Marcin S. postanowił w środę wieczorem upiększyć nieco dom mieszkalny. Niebieskim sprayem namalował abstrakcyjny obraz wielkości 4 metrów kwadratowych. „Dzieło” nie spodobało się jednak przechodniom, którzy wezwali policję. Przed godziną 23.00 chłopak został zatrzymany. Okazało się, że to 19–letni pabianiczanin. Nie był w stanie ukryć, że to jego dzieło jest na ścianie budynku, bo ręce miał pobrudzone niebieską farbą. W plecaku chłopaka policjanci znaleźli półlitrową puszkę tej farby w sprayu. Właściciel domu wycenił straty na 600 zł.
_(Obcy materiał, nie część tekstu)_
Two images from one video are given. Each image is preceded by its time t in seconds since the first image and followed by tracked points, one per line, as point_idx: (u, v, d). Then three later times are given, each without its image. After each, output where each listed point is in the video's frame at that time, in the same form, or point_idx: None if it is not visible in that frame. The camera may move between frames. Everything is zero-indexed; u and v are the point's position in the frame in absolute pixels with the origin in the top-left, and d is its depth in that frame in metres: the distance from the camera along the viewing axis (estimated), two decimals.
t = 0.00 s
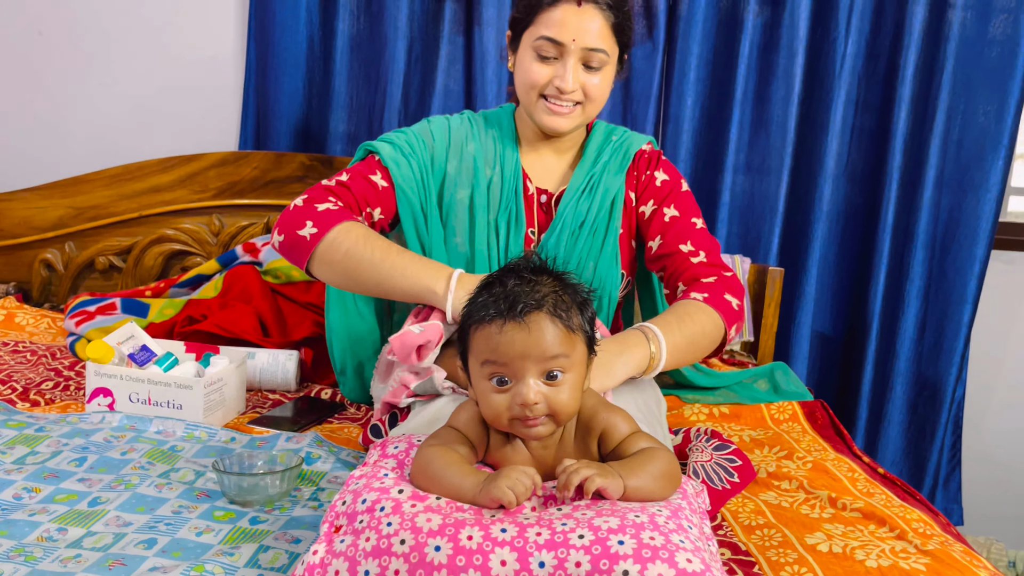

Zatrzymany prosił, żeby nie dzwonić do mamy, bo ostrzegała go, że wpakuje się w kłopoty. Noc z środy na czwartek „artysta” spędził w areszcie. Dziś usłyszy zarzut zniszczenia mienia.
- Grozi mu kara nawet do pięciu lat pozbawienia wolności – mówi młodszy aspirant Joanna Szczęsna. - Zdecyduje o tym sąd.
Po przesłuchaniu Marcin S. zostanie zwolniony do domu.